Saved entries:
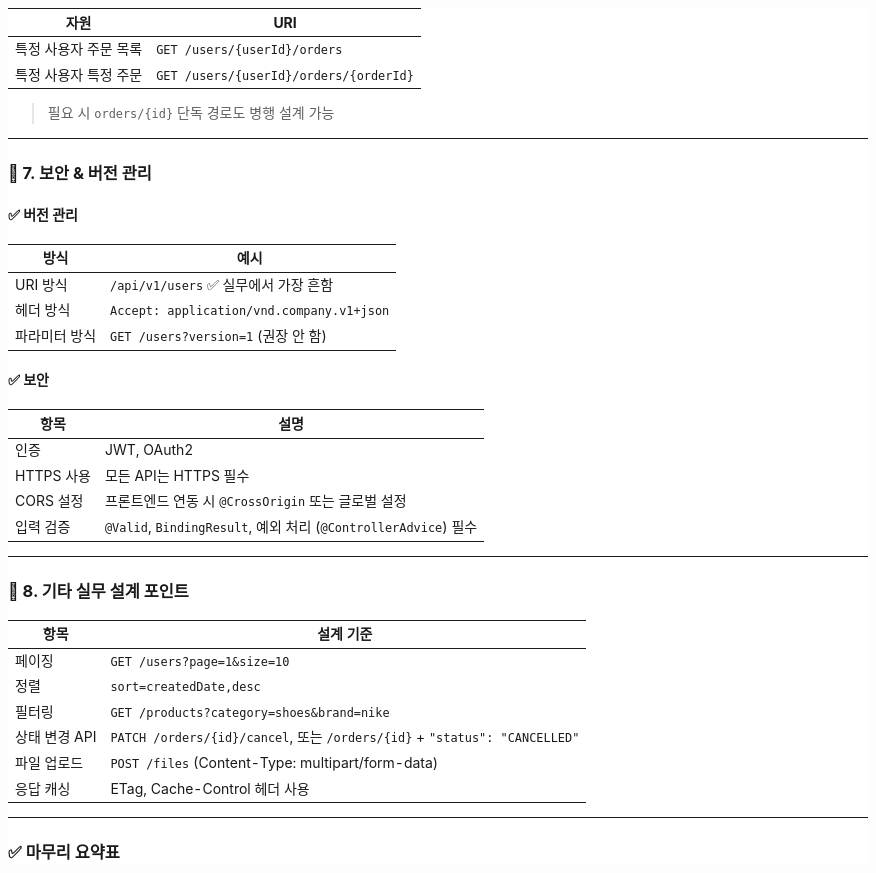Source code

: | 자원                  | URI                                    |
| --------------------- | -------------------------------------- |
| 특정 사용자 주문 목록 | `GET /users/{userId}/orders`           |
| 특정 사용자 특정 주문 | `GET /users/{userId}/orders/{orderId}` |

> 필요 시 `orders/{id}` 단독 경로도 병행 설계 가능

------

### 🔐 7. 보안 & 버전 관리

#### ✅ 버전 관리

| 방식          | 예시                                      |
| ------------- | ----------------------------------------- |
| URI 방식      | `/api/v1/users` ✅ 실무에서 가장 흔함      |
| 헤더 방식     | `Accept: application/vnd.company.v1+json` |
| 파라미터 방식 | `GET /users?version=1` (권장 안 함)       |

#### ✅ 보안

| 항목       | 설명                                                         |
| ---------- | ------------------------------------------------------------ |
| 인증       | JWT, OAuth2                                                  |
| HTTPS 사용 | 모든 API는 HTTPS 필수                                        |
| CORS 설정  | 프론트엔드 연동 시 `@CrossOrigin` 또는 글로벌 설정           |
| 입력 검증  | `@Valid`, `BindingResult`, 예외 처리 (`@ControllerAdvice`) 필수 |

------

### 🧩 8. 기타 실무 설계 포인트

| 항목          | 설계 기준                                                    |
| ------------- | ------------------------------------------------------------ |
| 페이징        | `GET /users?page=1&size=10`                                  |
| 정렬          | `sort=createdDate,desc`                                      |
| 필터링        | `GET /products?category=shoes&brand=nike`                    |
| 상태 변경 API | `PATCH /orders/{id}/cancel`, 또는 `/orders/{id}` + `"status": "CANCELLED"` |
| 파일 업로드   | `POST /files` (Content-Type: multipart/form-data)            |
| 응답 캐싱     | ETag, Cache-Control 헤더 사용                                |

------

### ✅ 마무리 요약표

---

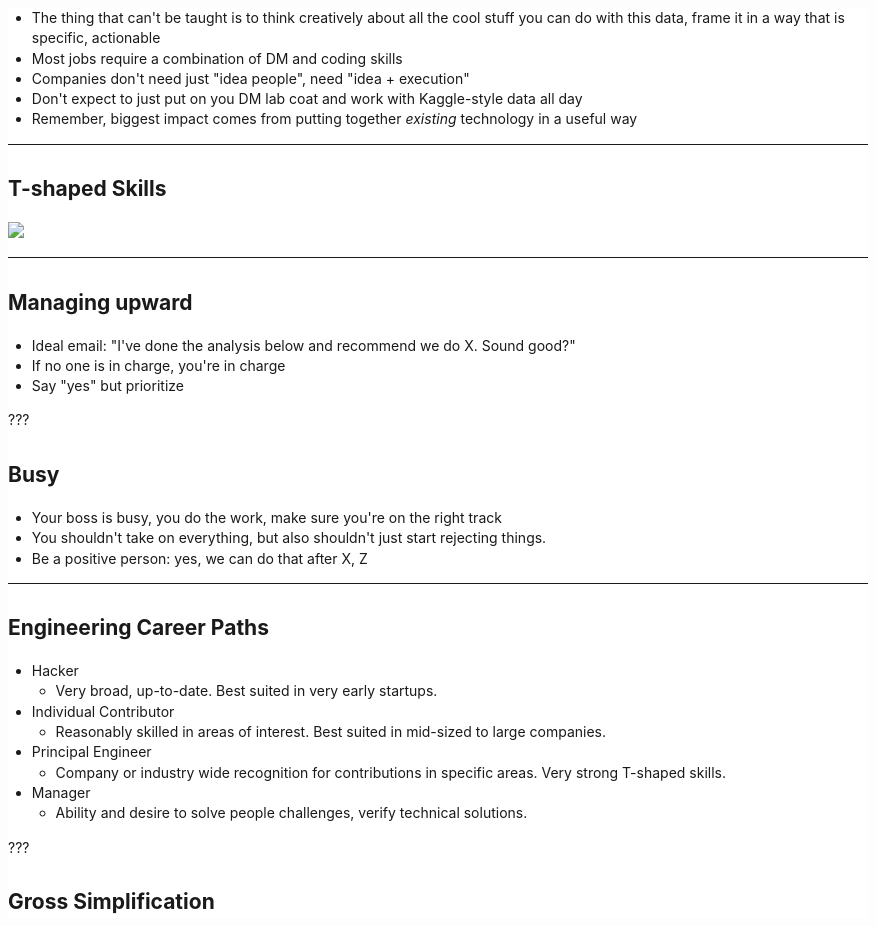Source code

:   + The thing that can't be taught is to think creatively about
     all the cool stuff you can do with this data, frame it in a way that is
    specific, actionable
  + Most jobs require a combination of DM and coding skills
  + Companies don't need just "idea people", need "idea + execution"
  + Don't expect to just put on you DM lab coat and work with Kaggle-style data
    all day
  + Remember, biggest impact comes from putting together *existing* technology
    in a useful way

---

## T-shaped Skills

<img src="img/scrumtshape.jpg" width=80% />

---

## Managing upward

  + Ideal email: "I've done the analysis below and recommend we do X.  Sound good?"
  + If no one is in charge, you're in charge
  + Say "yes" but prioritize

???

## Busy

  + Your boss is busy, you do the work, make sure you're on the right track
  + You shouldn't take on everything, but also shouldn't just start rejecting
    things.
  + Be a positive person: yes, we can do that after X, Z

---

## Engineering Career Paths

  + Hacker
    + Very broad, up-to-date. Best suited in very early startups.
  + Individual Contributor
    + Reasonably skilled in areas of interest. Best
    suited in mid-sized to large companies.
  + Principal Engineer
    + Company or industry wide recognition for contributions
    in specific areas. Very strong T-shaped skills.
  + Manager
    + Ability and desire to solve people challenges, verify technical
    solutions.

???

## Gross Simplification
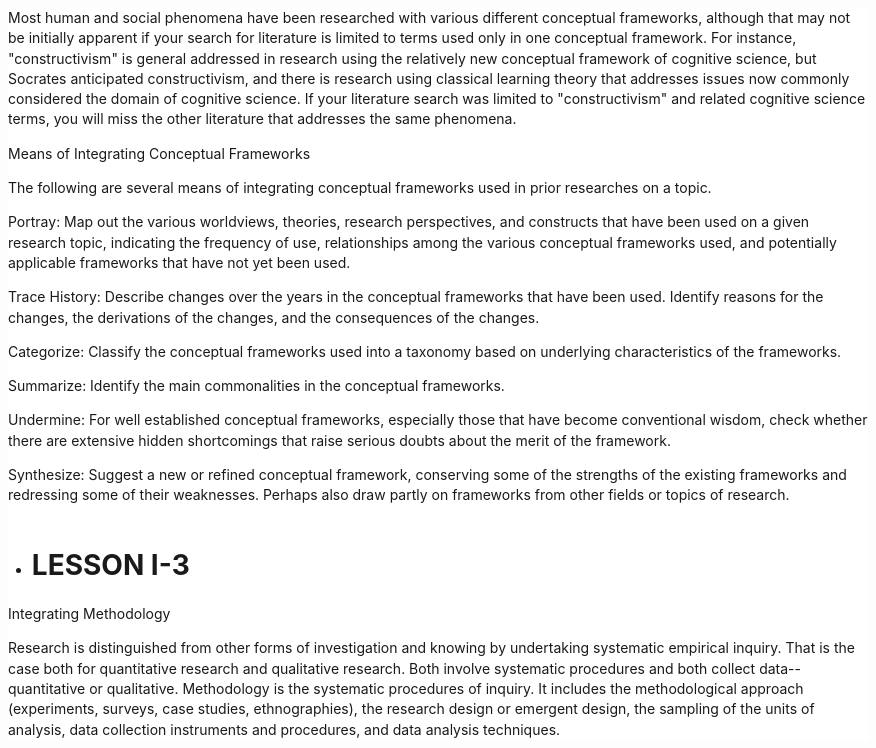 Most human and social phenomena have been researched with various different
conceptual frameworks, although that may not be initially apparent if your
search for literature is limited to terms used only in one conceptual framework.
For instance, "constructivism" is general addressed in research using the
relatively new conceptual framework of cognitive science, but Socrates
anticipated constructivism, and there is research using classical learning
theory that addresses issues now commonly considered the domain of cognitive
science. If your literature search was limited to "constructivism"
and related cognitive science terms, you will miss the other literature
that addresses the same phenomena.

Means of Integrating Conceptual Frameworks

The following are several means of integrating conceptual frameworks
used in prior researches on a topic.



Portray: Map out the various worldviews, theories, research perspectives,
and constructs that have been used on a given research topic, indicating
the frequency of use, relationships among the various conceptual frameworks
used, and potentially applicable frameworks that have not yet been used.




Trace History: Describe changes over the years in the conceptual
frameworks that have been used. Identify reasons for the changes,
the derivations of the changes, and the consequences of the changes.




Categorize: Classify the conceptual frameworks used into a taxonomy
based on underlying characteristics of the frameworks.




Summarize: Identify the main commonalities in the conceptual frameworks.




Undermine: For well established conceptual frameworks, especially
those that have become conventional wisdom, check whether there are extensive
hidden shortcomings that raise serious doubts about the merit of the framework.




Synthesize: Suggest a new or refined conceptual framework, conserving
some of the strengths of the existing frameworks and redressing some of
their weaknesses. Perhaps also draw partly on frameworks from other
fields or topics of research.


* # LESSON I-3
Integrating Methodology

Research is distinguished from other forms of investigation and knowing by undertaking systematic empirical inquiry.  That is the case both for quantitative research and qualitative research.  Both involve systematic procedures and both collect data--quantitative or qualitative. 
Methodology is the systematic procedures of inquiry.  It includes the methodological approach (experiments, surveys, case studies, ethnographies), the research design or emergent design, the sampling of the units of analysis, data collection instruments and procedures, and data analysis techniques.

:: TASK STATEMENT ::
The stretch of entries above that starts with the line containing "the derivations of" and goes on through the line containing "those that have" is to be transcribed exactly, and no other line is to be transcribed.

:: THE ANSWER ::
the derivations of the changes, and the consequences of the changes.




Categorize: Classify the conceptual frameworks used into a taxonomy
based on underlying characteristics of the frameworks.




Summarize: Identify the main commonalities in the conceptual frameworks.




Undermine: For well established conceptual frameworks, especially
those that have become conventional wisdom, check whether there are extensive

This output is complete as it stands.